Colloquium Series

Spring 2025

April 11, 2025

Amol Aggarwal, Columbia University

Topic: TBD
Time: 4:00-5:00 pm 
Location: TBD 
Reception: TBD 
Abstract: TBD 

March 7, 2025

Jen Horn, Georgia Institute of Technology

Topic: TBD
Time: 4:00-5:00 pm 
Location: TBD 
Reception: TBD 
Abstract: TBD 

February 7, 2025

Nick Trefethen, University of Oxford

Topic: TBD
Time: 4:00-5:00 pm 
Location: TBD 
Reception: TBD 
Abstract: TBD 

Fall 2024

November 1, 2024

Lenore Cowen, Department of Computer Science and Department of Mathematics, Tufts University

Topic: Pathways for Learning from Structure and Organization of Protein Interaction Networks 

Time: 4:00-5:00 pm    
Location: 113 Breaker Hall   
Reception: JCC 501 5:00-6:00 pm    
Abstract: Biological networks are powerful resources for the discovery of genes and genetic modules that drive disease. Similar to in the social networks analysis domain, diffusion-based low-dimensional network embedding methods have proved quite powerful for biological networks.

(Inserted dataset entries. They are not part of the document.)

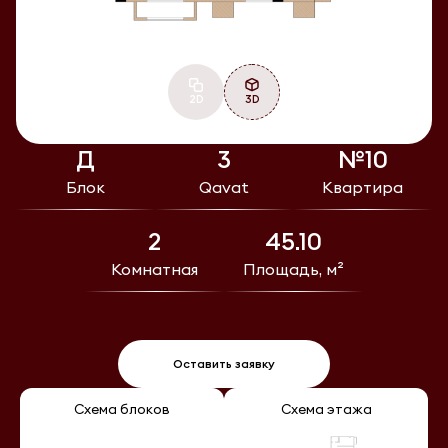
2D
3D
Д
3
№10
Блок
Qavat
Квартира
2
45.10
Комнатная
Площадь, м²
Оставить заявку
Схема блоков
Схема этажа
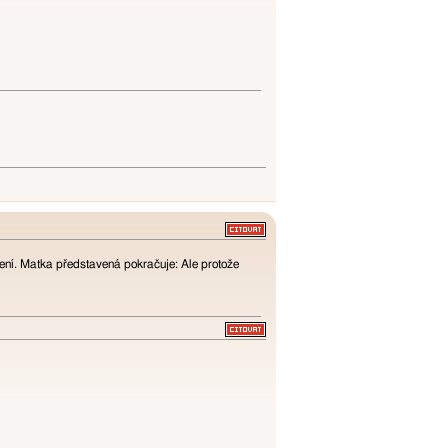
ní. Matka představená pokračuje: Ale protože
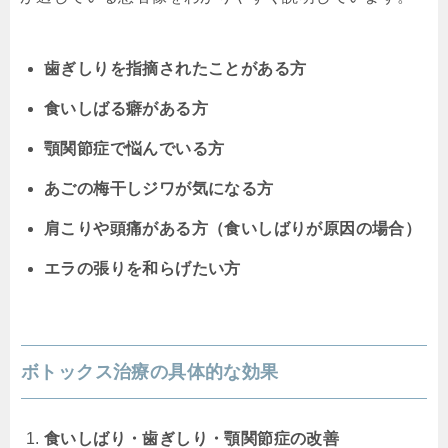
歯ぎしりを指摘されたことがある方
食いしばる癖がある方
顎関節症で悩んでいる方
あごの梅干しジワが気になる方
肩こりや頭痛がある方（食いしばりが原因の場合）
エラの張りを和らげたい方
ボトックス治療の具体的な効果
食いしばり・歯ぎしり・顎関節症の改善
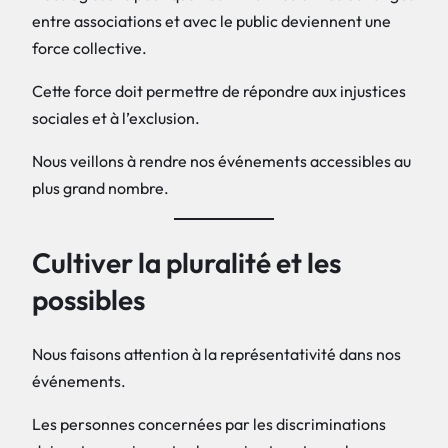
entre associations et avec le public deviennent une
force collective.
Cette force doit permettre de répondre aux injustices
sociales et à l’exclusion.
Nous veillons à rendre nos événements accessibles au
plus grand nombre.
Cultiver la pluralité et les
possibles
Nous faisons attention à la représentativité dans nos
événements.
Les personnes concernées par les discriminations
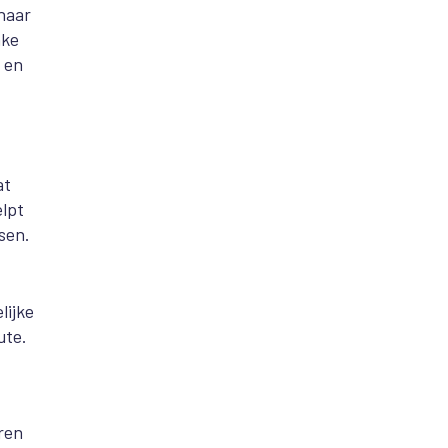
naar
nke
 en
at
lpt
sen.
lijke
ute.
ren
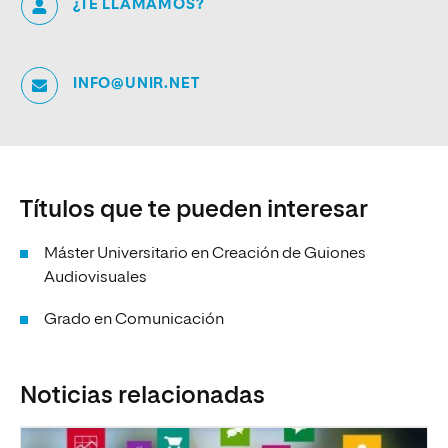
¿TE LLAMAMOS?
INFO@UNIR.NET
Títulos que te pueden interesar
Máster Universitario en Creación de Guiones
Audiovisuales
Grado en Comunicación
Noticias relacionadas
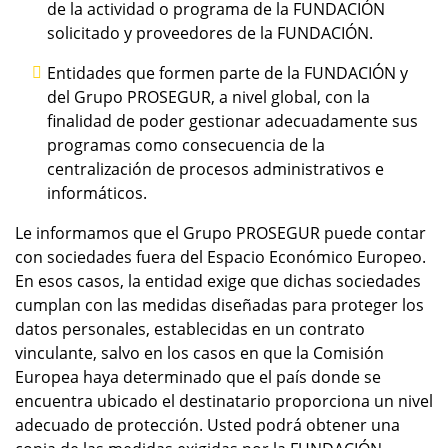
de la actividad o programa de la FUNDACIÓN
solicitado y proveedores de la FUNDACIÓN.
Entidades que formen parte de la FUNDACIÓN y
del Grupo PROSEGUR, a nivel global, con la
finalidad de poder gestionar adecuadamente sus
programas como consecuencia de la
centralización de procesos administrativos e
informáticos.
Le informamos que el Grupo PROSEGUR puede contar
con sociedades fuera del Espacio Económico Europeo.
En esos casos, la entidad exige que dichas sociedades
cumplan con las medidas diseñadas para proteger los
datos personales, establecidas en un contrato
vinculante, salvo en los casos en que la Comisión
Europea haya determinado que el país donde se
encuentra ubicado el destinatario proporciona un nivel
adecuado de protección. Usted podrá obtener una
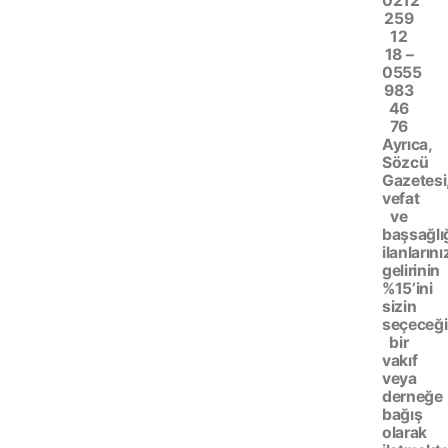
0212
259
12
18 –
0555
983
46
76
Ayrıca,
Sözcü
Gazetesi
vefat
ve
başsağlı
ilanlarını
gelirinin
%15’ini
sizin
seçeceği
bir
vakıf
veya
derneğe
bağış
olarak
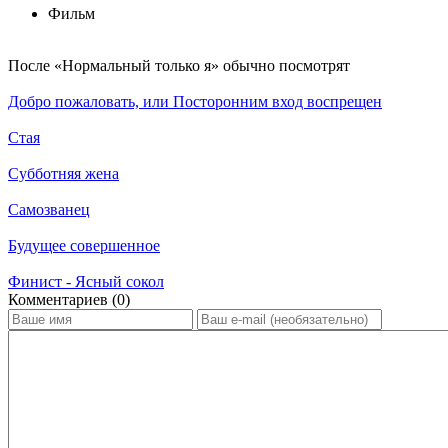
Фильм
По­сле «Нормальный только я» обыч­но по­смот­рят
Добро пожаловать, или Посторонним вход воспрещен
Стая
Субботняя жена
Самозванец
Будущее совершенное
Финист - Ясный сокол
Ком­мен­та­ри­ев (0)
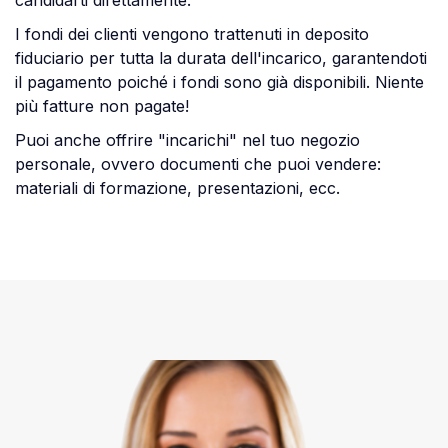
candidarti direttamente.
I fondi dei clienti vengono trattenuti in deposito
fiduciario per tutta la durata dell'incarico, garantendoti
il ​​pagamento poiché i fondi sono già disponibili. Niente
più fatture non pagate!
Puoi anche offrire "incarichi" nel tuo negozio
personale, ovvero documenti che puoi vendere:
materiali di formazione, presentazioni, ecc.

In particular, these methods have been highly successful in creating coherent local neighborhoods that correlate to gene function, enabling the downstream use of the entire machine learning toolbox to perform multiple inference tasks on these networks. We highlight the recent success of diffusion-based methods in biological networks for gene function prediction, link prediction, and for disease module prediction. We also discuss structural ways in which some types of biological networks seem to be organized differently than social networks, and show the advantage of customizing methods for particular types of biological network data. Also,  biological domain offers unique additional sources of principled structured data organization (such as evolution), that can be leveraged to improve inference, resulting in some interesting open problems in multiplex network inference.  If time permits, we will present some very recent work on how we are using these methods to understand coral reef resilience to heat stress in the Anthropocene.

October 18, 2024

Marc Hodes, Department of Mechanical Engineering and Department of Mathematics, Tufts University

Topic: Analytical Solutions Elucidating Transport Phenomena on Superhydrophobic Surfaces

Time: 4:00-5:00 pm    
Location: JCC 270    
Reception: JCC 501 5:00-6:00 pm    
Abstract: Superhydrophobic surfaces (SHs) are regularly microfabricated to mimic the lubricating properties of “self-cleaning” lotus leaves by trapping a gas layer beneath a portion of the liquid flowing over them. Technological applications exploiting them include overcoming diYusion- limited mixing within mm-scale droplets of liquid for chemical assays and pumping of liquid in microfluidic circuits. The analysis of momentum/heat/mass/charge transport phenomena on SHs is mathematically challenging because of mixed Dirichlet-Neumann boundary conditions as a consequence of (flat) liquid-solid interfaces adjacent to (curved) liquid-gas interfaces. Over the past decade we have applied mathematical techniques (asymptotics, conformal maps, boundary perturbations, reciprocity, etc.) to resolve a suite of problems. I will describe our solution approach to one such problem, viz., heat transfer to a liquid flowing over a SH textured with ridges (on which the liquid is suspended) that are oriented transverse to the flow. Then, I will discuss the ramifications of our results on the direct liquid cooling of microelectronics, whereby a liquid metal is pumped through the Silicon comprising a microprocessor and related physical experiments in our lab. Finally, I will, briefly, discuss the solutions we have obtained to other problems related to transport phenomena on SHs.